Il Giusto Momento per Criticare durante un Conflitto
«Ho riflettuto a lungo e la mia decisione è stata difficile. Siamo consapevoli dei rischi associati a una posizione così netta, considerando che la maggior parte della nostra redazione lavora e vive in Ucraina. Tuttavia, sarebbe stato immorale mantenere il silenzio su questioni così cruciali e non denunciare ciò che il presidente sta facendo per compromettere la democrazia ucraina».
Chi Sono i Manifestanti?
«Il pubblico è diversificato, ma la maggior parte dei partecipanti ha circa vent’anni. Le rivendicazioni principali riguardano il veto sulla legge che limita il potere delle agenzie anti-corruzione; una richiesta ormai superata, dato che Zelensky ha già siglato il decreto. Tuttavia, più che contro il presidente, i manifestanti gridano: “Liberatevi di Yermak”».

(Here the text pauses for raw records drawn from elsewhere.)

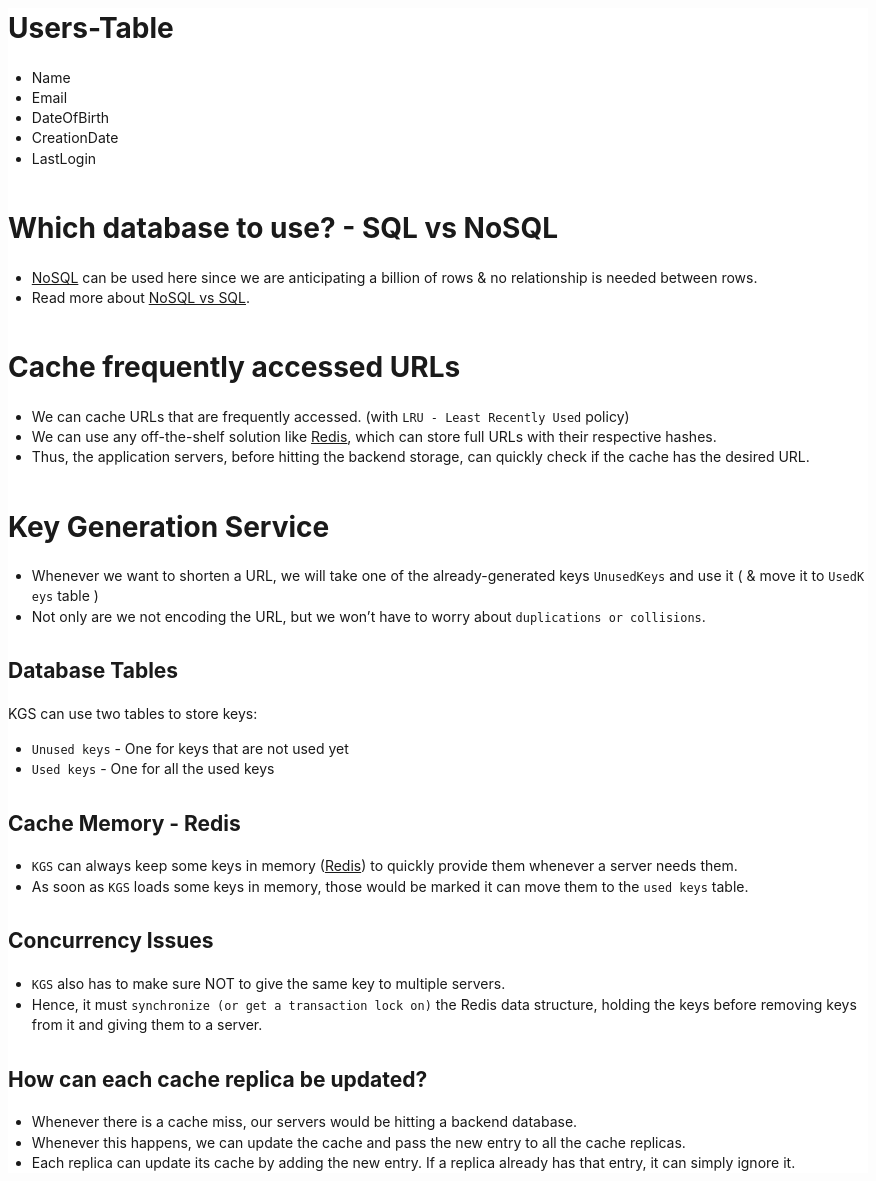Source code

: # Users-Table
- Name
- Email
- DateOfBirth
- CreationDate
- LastLogin

# Which database to use? - SQL vs NoSQL
- [NoSQL](../../3_Databases/Readme.md) can be used here since we are anticipating a billion of rows & no relationship is needed between rows.
- Read more about [NoSQL vs SQL](../../3_Databases/SQLvsNoSQL.md).

# Cache frequently accessed URLs
- We can cache URLs that are frequently accessed. (with `LRU - Least Recently Used` policy)
- We can use any off-the-shelf solution like [Redis](../../3_Databases/8_Caching-InMemory-Databases/Redis/Readme.md), which can store full URLs with their respective hashes.
- Thus, the application servers, before hitting the backend storage, can quickly check if the cache has the desired URL.

# Key Generation Service
- Whenever we want to shorten a URL, we will take one of the already-generated keys `UnusedKeys` and use it ( & move it to `UsedKeys` table )
- Not only are we not encoding the URL, but we won’t have to worry about `duplications or collisions`.

## Database Tables
KGS can use two tables to store keys:
- `Unused keys` - One for keys that are not used yet
- `Used keys` - One for all the used keys

## Cache Memory - Redis
- `KGS` can always keep some keys in memory ([Redis](../../3_Databases/8_Caching-InMemory-Databases/Redis/Readme.md)) to quickly provide them whenever a server needs them.
- As soon as `KGS` loads some keys in memory, those would be marked it can move them to the `used keys` table.

## Concurrency Issues
- `KGS` also has to make sure NOT to give the same key to multiple servers.
- Hence, it must `synchronize (or get a transaction lock on)` the Redis data structure, holding the keys before removing keys from it and giving them to a server.

## How can each cache replica be updated?
- Whenever there is a cache miss, our servers would be hitting a backend database.
- Whenever this happens, we can update the cache and pass the new entry to all the cache replicas.
- Each replica can update its cache by adding the new entry. If a replica already has that entry, it can simply ignore it.
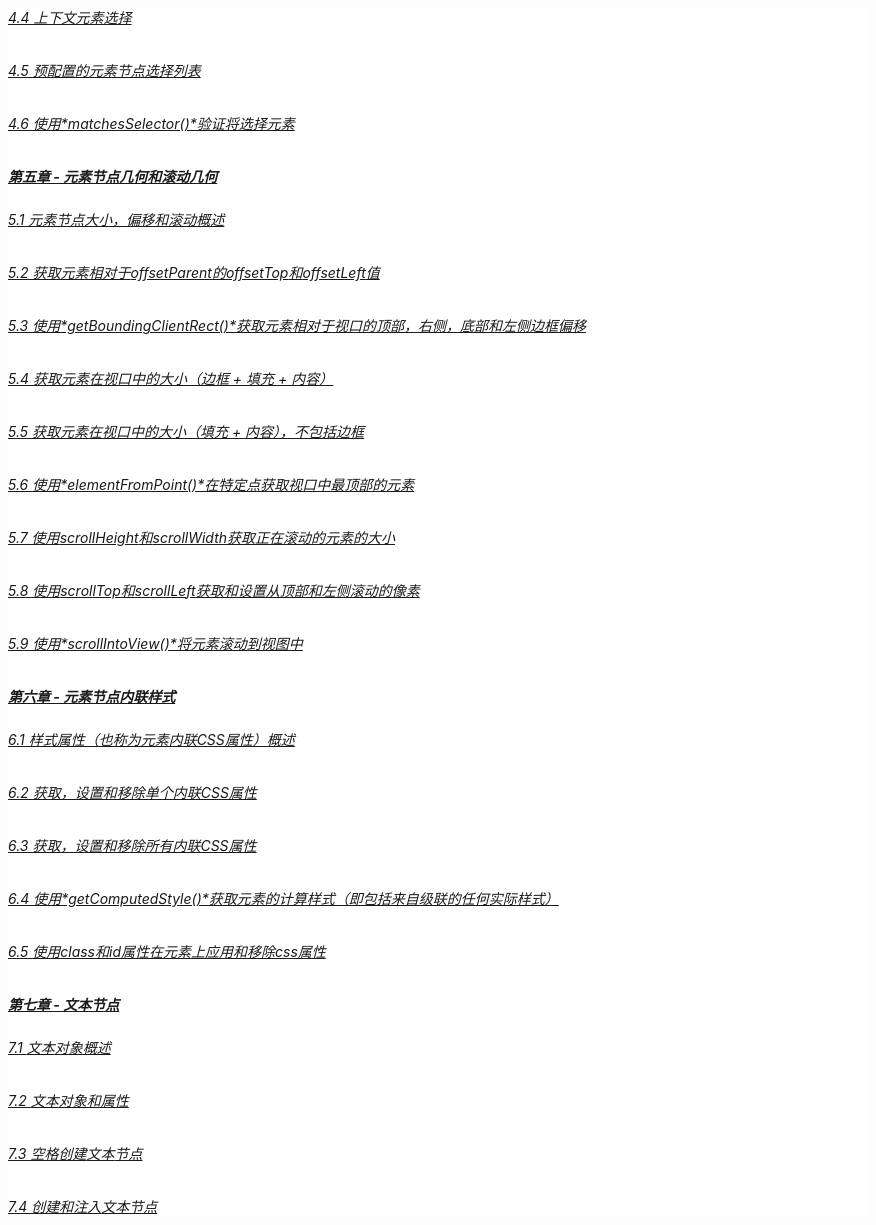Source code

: ###### [4.4 上下文元素选择](../Text/9.html#4.4)

###### [4.5 预配置的元素节点选择列表](../Text/9.html#4.5)

###### [4.6 使用*matchesSelector()*验证将选择元素](../Text/9.html#4.6)

##### [第五章 - 元素节点几何和滚动几何](../Text/10.html#5)

###### [5.1 元素节点大小，偏移和滚动概述](../Text/10.html#5.1)

###### [5.2 获取元素相对于*offsetParent*的*offsetTop*和*offsetLeft*值](../Text/10.html#5.2)

###### [5.3 使用*getBoundingClientRect()*获取元素相对于视口的顶部，右侧，底部和左侧边框偏移](../Text/10.html#5.3)

###### [5.4 获取元素在视口中的大小（边框 + 填充 + 内容）](../Text/10.html#5.4)

###### [5.5 获取元素在视口中的大小（填充 + 内容），不包括边框](../Text/10.html#5.5)

###### [5.6 使用*elementFromPoint()*在特定点获取视口中最顶部的元素](../Text/10.html#5.6)

###### [5.7 使用*scrollHeight*和*scrollWidth*获取正在滚动的元素的大小](../Text/10.html#5.7)

###### [5.8 使用*scrollTop*和*scrollLeft*获取和设置从顶部和左侧滚动的像素](../Text/10.html#5.8)

###### [5.9 使用*scrollIntoView()*将元素滚动到视图中](../Text/10.html#5.9)

##### [第六章 - 元素节点内联样式](../Text/11.html#6)

###### [6.1 样式属性（也称为元素内联CSS属性）概述](../Text/11.html#6.1)

###### [6.2 获取，设置和移除单个内联CSS属性](../Text/11.html#6.2)

###### [6.3 获取，设置和移除所有内联CSS属性](../Text/11.html#6.3)

###### [6.4 使用*getComputedStyle()*获取元素的计算样式（即包括来自级联的任何实际样式）](../Text/11.html#6.4)

###### [6.5 使用*class*和*id*属性在元素上应用和移除css属性](../Text/11.html#6.5)

##### [第七章 - 文本节点](../Text/12.html#7)

###### [7.1 *文本*对象概述](../Text/12.html#7.1)

###### [7.2 *文本*对象和属性](../Text/12.html#7.2)

###### [7.3 空格创建*文本*节点](../Text/12.html#7.3)

###### [7.4 创建和注入*文本*节点](../Text/12.html#7.4)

Andriy Yermak: L’Uomo di Potere Nascosto
«Tutti riconoscono il suo enorme potere, accumulato senza un mandato elettorale. Era nell’ombra quando Zelensky è diventato presidente e, da quando è stato chiamato a dirigere l’amministrazione, il suo ruolo è diventato predominante. Ora è lui a controllare tutto».
È Vero che Ha Scelto i Ministri?
«Affermativo. Ma la responsabilità finale ricade su Zelensky. La rapidità con cui è stata approvata quest’ultima legge indica chiaramente l’esistenza di un ordine diretto da parte del presidente».
Le Proteste Proseguiranno?
«Non vedo segni che Zelensky intenda sostituire Yermak o limitare il suo potere. Sembra avere piena fiducia in lui e non ho notato nulla che suggerisca un cambiamento. Anche se il presidente ha annunciato una nuova legge, posso prevedere che le proteste riprenderanno con nuovo slancio, poiché la gente è infuriata».
Risponde Bene la Comunità Internazionale?
«Sì. È comprensibile che, da un punto di vista esterno, Zelensky appaia come un eroe che combatte il male. Tuttavia, la realtà non è così semplice; le persone non si dividono in buoni o cattivi. Con l’arrivo dell’amministrazione Trump, la leadership ucraina ha erroneamente pensato di poter agire senza il timore di controlli sulla corruzione, ma si sono rivelati in errore».